Strife Between Blacks and Koreans

THE rioting and flames that swept through South-Central Los Angeles after the Rodney King verdict damaged, among other buildings, hundreds of stores owned by Korean entrepreneurs. Some of this damage no doubt was incidental to the wider destruction that engulfed the area; but there is evidence that Korean shops were targeted for torching and looting by the predominantly black rioters.

This violence by African-Americans against Korean merchants is the latest manifestation of a tension that has been growing for a decade. It has flared in New York, Baltimore, Chicago, and other cities. Among the lessons to be learned from the L.A. riots is the need for greater understanding and tolerance between these entwined races.

Korean immigrants have become prominent shopkeepers in the inner city. They run produce and grocery marts, electronics, hardware, and liquor stores. Such establishments require relatively little startup capital and can be operated even with minimal fluency in English. Korean merchants with meager savings are attracted to low-income neighborhoods by affordable property costs. There, through hard work, family involvement, and frugality, many Korean immigrants have built successful businesses.

In turn, inner-city neighborhoods have benefited by the presence of these stores in areas that many other merchants have fled.

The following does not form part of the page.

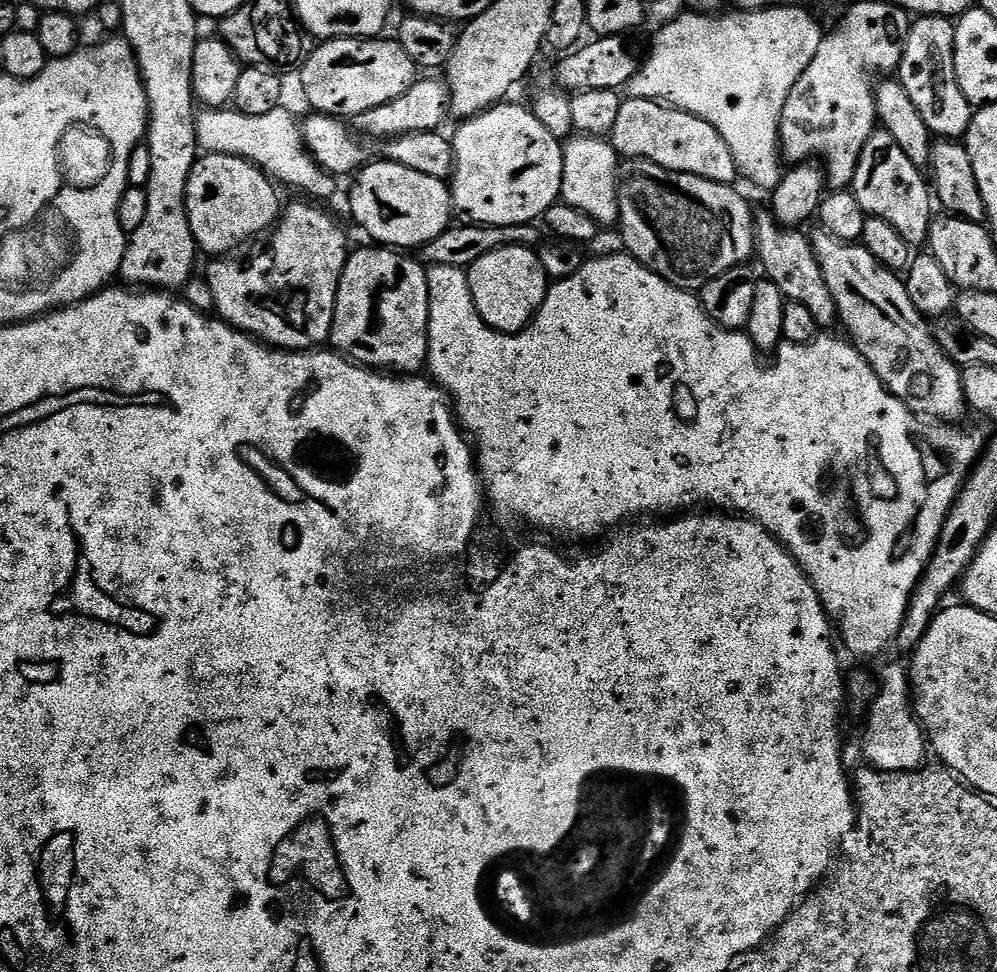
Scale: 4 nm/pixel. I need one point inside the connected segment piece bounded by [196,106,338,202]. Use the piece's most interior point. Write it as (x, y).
(275, 144)

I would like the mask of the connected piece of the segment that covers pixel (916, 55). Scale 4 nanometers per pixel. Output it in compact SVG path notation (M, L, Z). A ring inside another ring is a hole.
M920 16L913 19L904 43L898 79L900 85L906 90L906 94L910 94L910 102L914 102L918 114L922 114L922 122L926 122L926 126L932 132L933 137L959 141L968 135L968 128L972 125L974 106L966 98L966 94L962 94L962 90L958 86L958 74L954 74L955 29L955 23L947 16Z

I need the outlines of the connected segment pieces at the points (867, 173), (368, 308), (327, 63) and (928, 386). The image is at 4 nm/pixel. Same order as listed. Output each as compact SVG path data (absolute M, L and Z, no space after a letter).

But the interface of these two very different cultures has also created flashpoints. Nearly all the flareups in recent years have started with a confrontation between a Korean storekeeper and a black customer - usually because the merchant is accused of rudeness or overpricing, or because the customer is accused of shoplifting. Some incidents have culminated in violence - as when a Korean merchant in L.A. last year shot and killed a 15-year-old black girl suspected of theft.

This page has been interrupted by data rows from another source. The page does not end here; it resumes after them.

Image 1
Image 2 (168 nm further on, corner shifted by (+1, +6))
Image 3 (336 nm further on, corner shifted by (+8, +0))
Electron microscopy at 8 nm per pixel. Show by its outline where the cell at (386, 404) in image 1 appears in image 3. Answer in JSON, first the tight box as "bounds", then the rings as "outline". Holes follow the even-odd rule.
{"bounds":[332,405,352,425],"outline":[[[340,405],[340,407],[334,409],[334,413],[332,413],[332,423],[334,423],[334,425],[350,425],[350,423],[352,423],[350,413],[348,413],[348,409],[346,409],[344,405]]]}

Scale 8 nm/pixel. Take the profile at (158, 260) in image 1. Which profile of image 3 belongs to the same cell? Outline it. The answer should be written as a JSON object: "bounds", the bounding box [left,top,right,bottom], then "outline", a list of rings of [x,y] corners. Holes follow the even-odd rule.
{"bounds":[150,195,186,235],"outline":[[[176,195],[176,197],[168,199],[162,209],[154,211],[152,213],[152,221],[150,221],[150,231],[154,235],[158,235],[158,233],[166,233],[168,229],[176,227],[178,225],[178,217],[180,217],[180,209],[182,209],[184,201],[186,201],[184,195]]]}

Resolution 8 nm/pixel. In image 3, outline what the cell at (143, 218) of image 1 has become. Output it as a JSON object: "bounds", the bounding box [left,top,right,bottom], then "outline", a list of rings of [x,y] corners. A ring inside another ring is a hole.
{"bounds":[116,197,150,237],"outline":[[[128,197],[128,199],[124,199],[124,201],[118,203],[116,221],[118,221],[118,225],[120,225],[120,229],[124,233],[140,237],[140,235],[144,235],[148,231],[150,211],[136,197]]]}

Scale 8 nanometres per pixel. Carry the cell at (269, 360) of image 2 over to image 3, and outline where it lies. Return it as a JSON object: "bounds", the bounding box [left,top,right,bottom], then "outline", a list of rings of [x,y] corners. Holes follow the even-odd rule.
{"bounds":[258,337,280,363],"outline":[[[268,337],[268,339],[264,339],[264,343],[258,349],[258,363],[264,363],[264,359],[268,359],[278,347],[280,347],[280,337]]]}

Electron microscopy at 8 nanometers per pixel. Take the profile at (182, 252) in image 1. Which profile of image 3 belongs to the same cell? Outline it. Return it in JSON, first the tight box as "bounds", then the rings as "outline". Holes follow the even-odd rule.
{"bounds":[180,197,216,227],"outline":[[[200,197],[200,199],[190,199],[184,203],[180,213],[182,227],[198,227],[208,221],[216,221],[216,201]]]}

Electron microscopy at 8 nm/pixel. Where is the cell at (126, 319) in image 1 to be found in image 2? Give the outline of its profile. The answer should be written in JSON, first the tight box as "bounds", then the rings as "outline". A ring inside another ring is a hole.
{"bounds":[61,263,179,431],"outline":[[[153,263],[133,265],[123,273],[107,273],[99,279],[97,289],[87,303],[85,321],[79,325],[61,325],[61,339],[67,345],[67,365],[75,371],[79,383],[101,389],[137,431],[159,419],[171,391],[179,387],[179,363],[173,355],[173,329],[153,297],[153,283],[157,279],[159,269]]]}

In Los Angeles and New York such episodes have led to black-organized boycotts of Korean stores that city officials have attempted to mediate.

With the help of outside mediators and, more important, through their own community organizations African-Americans and Koreans need to devise programs to ease these needlessly destructive tensions. In some cities plans have been negotiated to involve Korean merchants in the neighborhoods where they work. Also emerging are efforts to increase black-Korean collaboration in political-empowerment activities like voter registration and legislative redistricting.

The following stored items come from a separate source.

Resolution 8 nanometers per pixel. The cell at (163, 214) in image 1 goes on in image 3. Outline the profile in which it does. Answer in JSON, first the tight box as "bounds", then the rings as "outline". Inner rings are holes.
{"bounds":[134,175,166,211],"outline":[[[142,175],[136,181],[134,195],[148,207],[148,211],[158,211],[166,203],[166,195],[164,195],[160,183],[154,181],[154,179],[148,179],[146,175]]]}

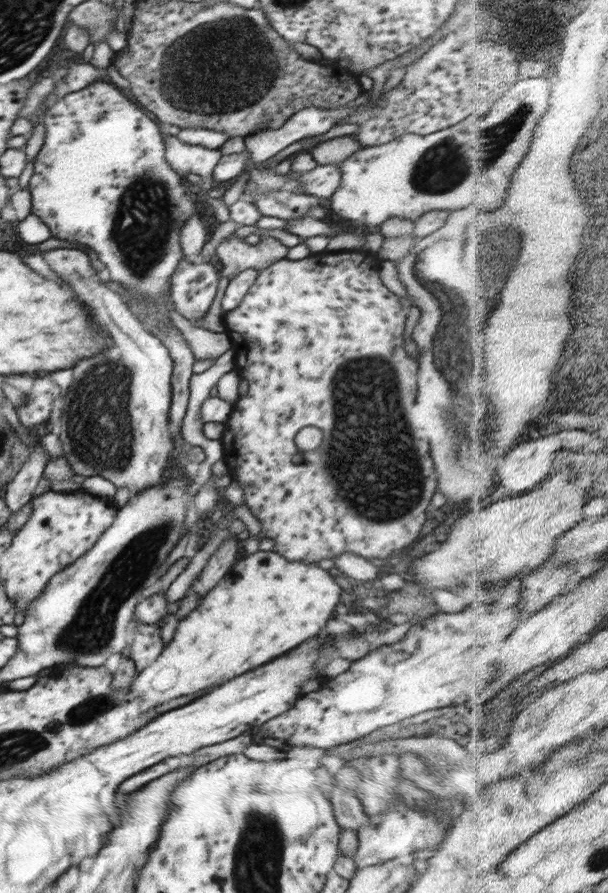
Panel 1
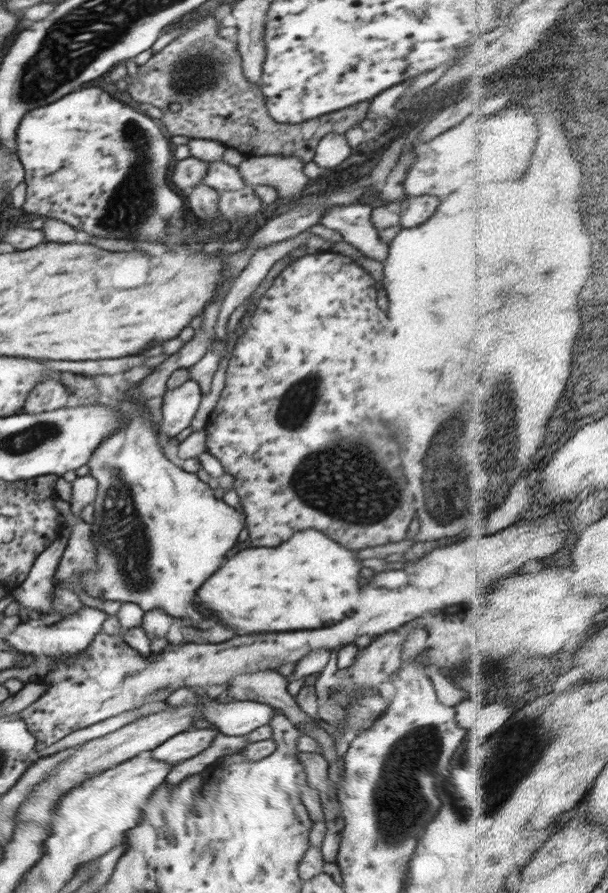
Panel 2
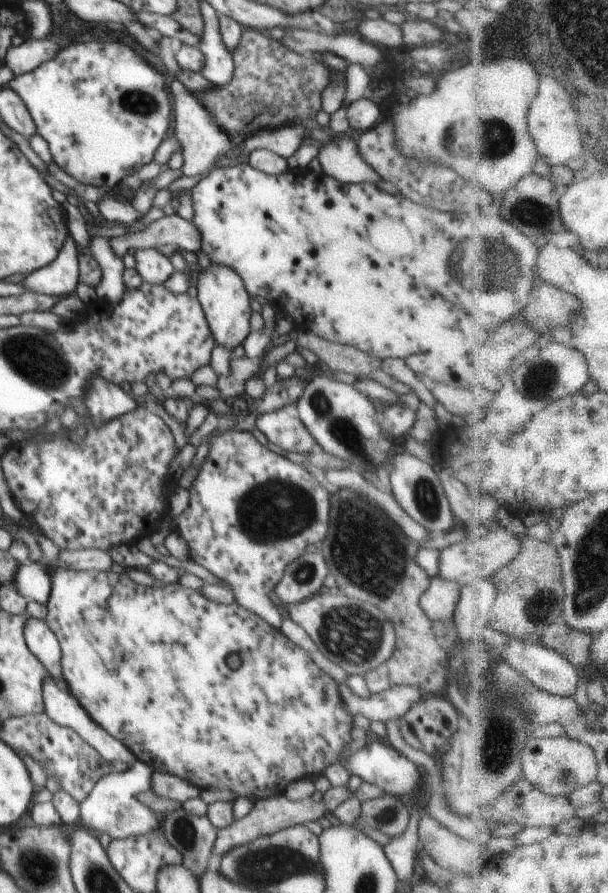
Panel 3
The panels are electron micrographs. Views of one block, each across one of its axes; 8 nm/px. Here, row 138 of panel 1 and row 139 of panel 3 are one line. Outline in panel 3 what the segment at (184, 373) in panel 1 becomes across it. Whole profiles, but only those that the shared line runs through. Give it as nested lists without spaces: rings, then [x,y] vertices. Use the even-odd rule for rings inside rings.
[[[87,42],[76,44],[64,44],[55,54],[54,58],[43,62],[38,68],[30,72],[14,77],[9,84],[12,90],[24,101],[28,112],[32,115],[36,123],[37,133],[47,140],[53,161],[62,167],[67,174],[82,182],[92,186],[118,185],[127,176],[138,172],[144,164],[154,160],[154,155],[160,143],[166,138],[166,132],[170,130],[170,114],[173,113],[173,106],[170,104],[172,96],[164,89],[164,78],[156,69],[142,58],[136,50],[120,44],[120,42]]]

Blacks, though understandably aggrieved by what they often regard as over-suspiciousness from Korean merchants, have to recognize that the storekeepers' fear of crime is grounded in experience. Rare is the ghetto store (of whatever race) that hasn't been robbed or burglarized. Community-watch groups could help ease merchants' concerns.

As minorities with some common problems, blacks and Koreans could be doing much to assist each other, rather than glaring at each other with distrust.